Le témoignage de Itokazu Shôjô fait aussi mention de la profonde connaissance de Wu dans la pharmacopée et médecine chinoise. Ce domaine des arts de combat faisait partie intégrante du cursus des différentes écoles chinoises, ainsi, il était coutumier qu’après les entrainements, les disciples reçoivent des enseignements de pharmacologie et de chiropractie. Ainsi, dans le livre sur la grue blanche, « bubishi », on peut lire plusieurs pages sur l’utilisation des plantes.

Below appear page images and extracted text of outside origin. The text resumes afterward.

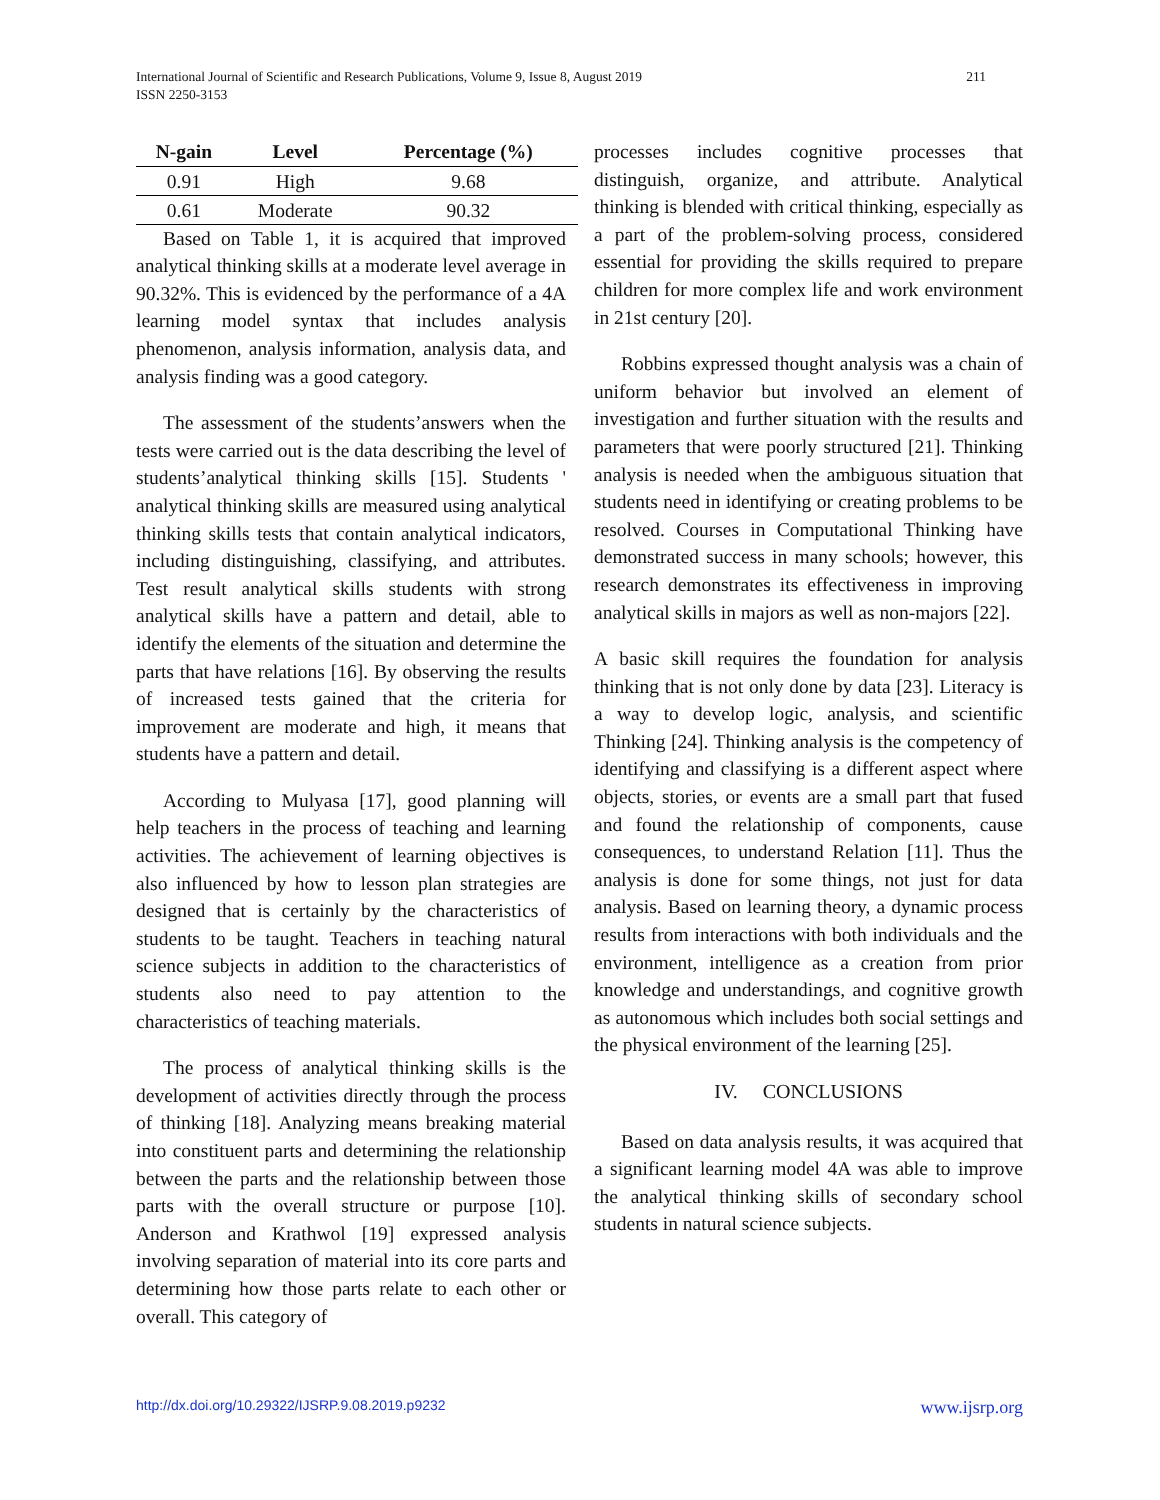International Journal of Scientific and Research Publications, Volume 9, Issue 8, August 2019
ISSN 2250-3153
211
| N-gain | Level | Percentage (%) |
| --- | --- | --- |
| 0.91 | High | 9.68 |
| 0.61 | Moderate | 90.32 |
Based on Table 1, it is acquired that improved analytical thinking skills at a moderate level average in 90.32%. This is evidenced by the performance of a 4A learning model syntax that includes analysis phenomenon, analysis information, analysis data, and analysis finding was a good category.
The assessment of the students’answers when the tests were carried out is the data describing the level of students’analytical thinking skills [15]. Students ' analytical thinking skills are measured using analytical thinking skills tests that contain analytical indicators, including distinguishing, classifying, and attributes. Test result analytical skills students with strong analytical skills have a pattern and detail, able to identify the elements of the situation and determine the parts that have relations [16]. By observing the results of increased tests gained that the criteria for improvement are moderate and high, it means that students have a pattern and detail.
According to Mulyasa [17], good planning will help teachers in the process of teaching and learning activities. The achievement of learning objectives is also influenced by how to lesson plan strategies are designed that is certainly by the characteristics of students to be taught. Teachers in teaching natural science subjects in addition to the characteristics of students also need to pay attention to the characteristics of teaching materials.
The process of analytical thinking skills is the development of activities directly through the process of thinking [18]. Analyzing means breaking material into constituent parts and determining the relationship between the parts and the relationship between those parts with the overall structure or purpose [10]. Anderson and Krathwol [19] expressed analysis involving separation of material into its core parts and determining how those parts relate to each other or overall. This category of
processes includes cognitive processes that distinguish, organize, and attribute. Analytical thinking is blended with critical thinking, especially as a part of the problem-solving process, considered essential for providing the skills required to prepare children for more complex life and work environment in 21st century [20].
Robbins expressed thought analysis was a chain of uniform behavior but involved an element of investigation and further situation with the results and parameters that were poorly structured [21]. Thinking analysis is needed when the ambiguous situation that students need in identifying or creating problems to be resolved. Courses in Computational Thinking have demonstrated success in many schools; however, this research demonstrates its effectiveness in improving analytical skills in majors as well as non-majors [22].
A basic skill requires the foundation for analysis thinking that is not only done by data [23]. Literacy is a way to develop logic, analysis, and scientific Thinking [24]. Thinking analysis is the competency of identifying and classifying is a different aspect where objects, stories, or events are a small part that fused and found the relationship of components, cause consequences, to understand Relation [11]. Thus the analysis is done for some things, not just for data analysis. Based on learning theory, a dynamic process results from interactions with both individuals and the environment, intelligence as a creation from prior knowledge and understandings, and cognitive growth as autonomous which includes both social settings and the physical environment of the learning [25].
IV. CONCLUSIONS
Based on data analysis results, it was acquired that a significant learning model 4A was able to improve the analytical thinking skills of secondary school students in natural science subjects.
http://dx.doi.org/10.29322/IJSRP.9.08.2019.p9232 www.ijsrp.org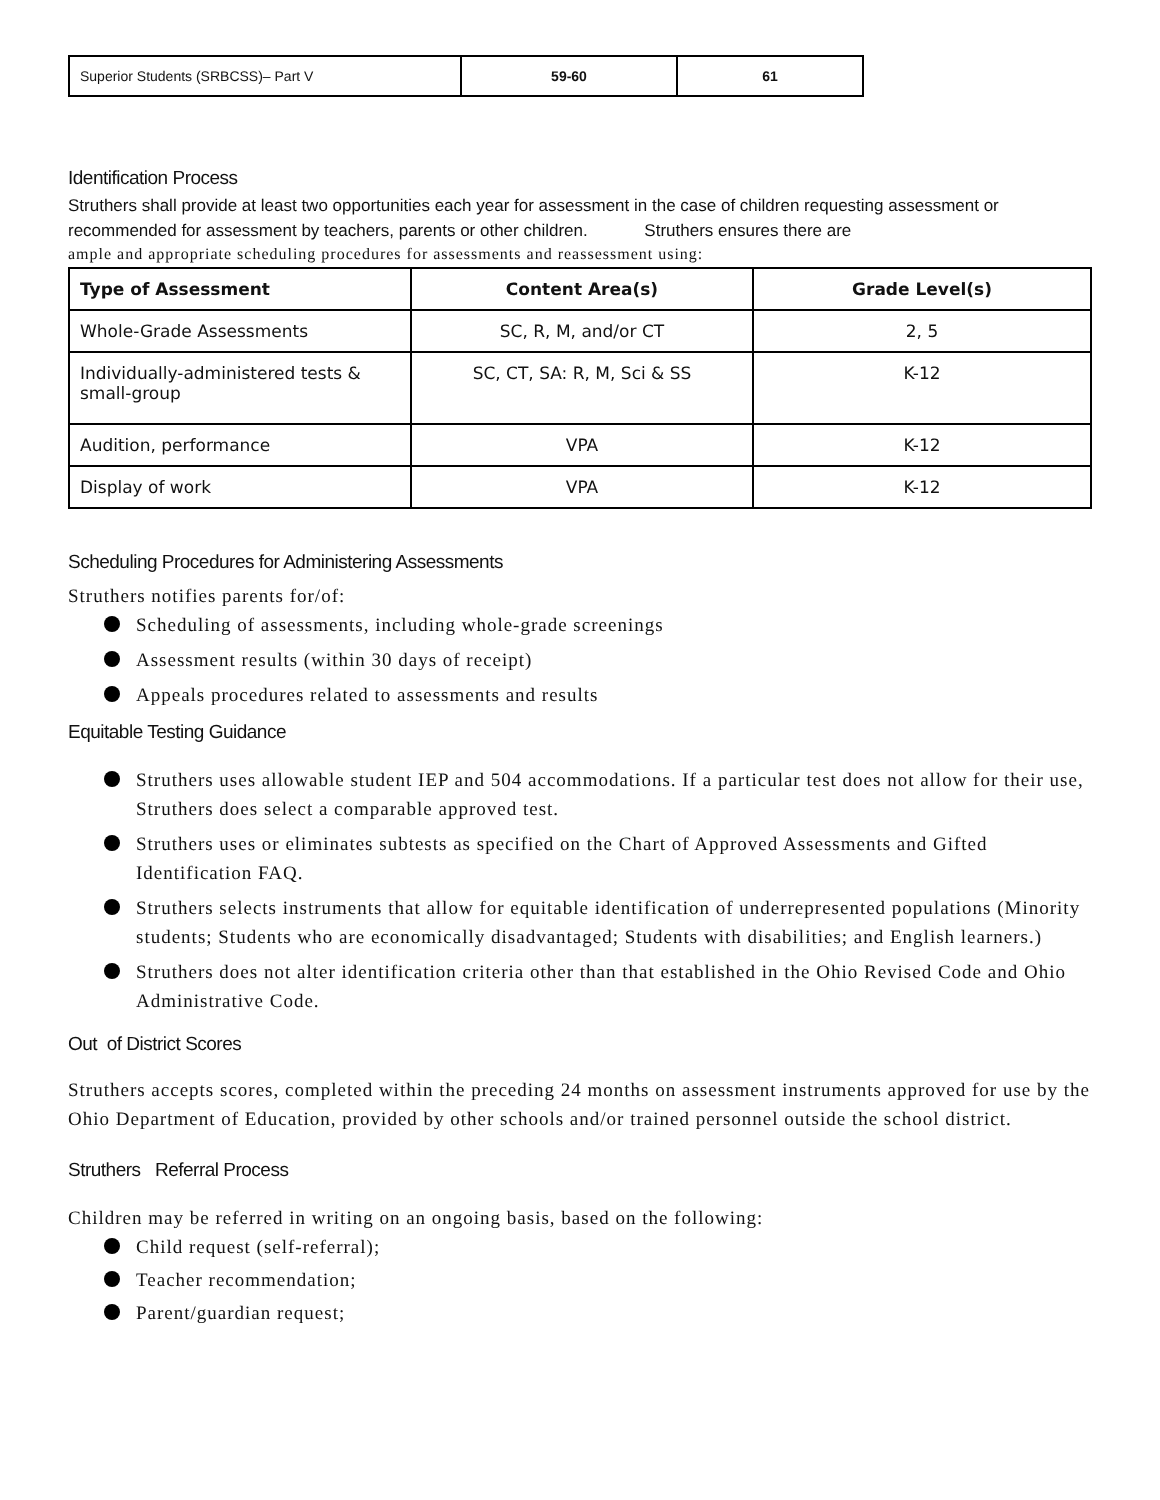| Superior Students (SRBCSS)– Part V | 59-60 | 61 |
Identification Process
Struthers shall provide at least two opportunities each year for assessment in the case of children requesting assessment or recommended for assessment by teachers, parents or other children. Struthers ensures there are
ample and appropriate scheduling procedures for assessments and reassessment using:
| Type of Assessment | Content Area(s) | Grade Level(s) |
| --- | --- | --- |
| Whole-Grade Assessments | SC, R, M, and/or CT | 2, 5 |
| Individually-administered tests & small-group | SC, CT, SA: R, M, Sci & SS | K-12 |
| Audition, performance | VPA | K-12 |
| Display of work | VPA | K-12 |
Scheduling Procedures for Administering Assessments
Struthers notifies parents for/of:
Scheduling of assessments, including whole-grade screenings
Assessment results (within 30 days of receipt)
Appeals procedures related to assessments and results
Equitable Testing Guidance
Struthers uses allowable student IEP and 504 accommodations. If a particular test does not allow for their use, Struthers does select a comparable approved test.
Struthers uses or eliminates subtests as specified on the Chart of Approved Assessments and Gifted Identification FAQ.
Struthers selects instruments that allow for equitable identification of underrepresented populations (Minority students; Students who are economically disadvantaged; Students with disabilities; and English learners.)
Struthers does not alter identification criteria other than that established in the Ohio Revised Code and Ohio Administrative Code.
Out of District Scores
Struthers accepts scores, completed within the preceding 24 months on assessment instruments approved for use by the Ohio Department of Education, provided by other schools and/or trained personnel outside the school district.
Struthers Referral Process
Children may be referred in writing on an ongoing basis, based on the following:
Child request (self-referral);
Teacher recommendation;
Parent/guardian request;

On ne retrouve pas cet usage dans le karate okinawaïen, loin d’être un manque, la rison en est toute simple : on ne trouve pas les mêmes plantes. Pourtant dans les arts de combat transmis à Fuzhou même, cette partie était étudiée en détails, les entrainements étant très durs.
On ne peut pas affirmer que les connaissances médicinales de Kanryô et Wu étaient les mêmes mais il est certain qu’elles devaient être très proches.
On dit que Wu aurait eu une grande participation dans l’explication du Bubishi que Miyagi avait ramené du Fujian il y a 90 ans, mais on ne sait pas dans quelles circonstances, il l’a ramené.
A Okinawa, Wu s’est marié avec Yoshikawa Makato (1898-1945) dont il eut une fille Yoshikawa Toyo (1920-1945) et un garçon Yoshikawa Kansei (1928-1945.)
A la fin de la seconde guerre mondiale et pour éviter les troubles subits par la Chine continentale, la famille de Wu s’installa à Taiwan.
Wú Xiánguì mourut d’un cancer de l’estomac en mai 1940 sans avoir pu réaliser son rêve : retourner dans son pays.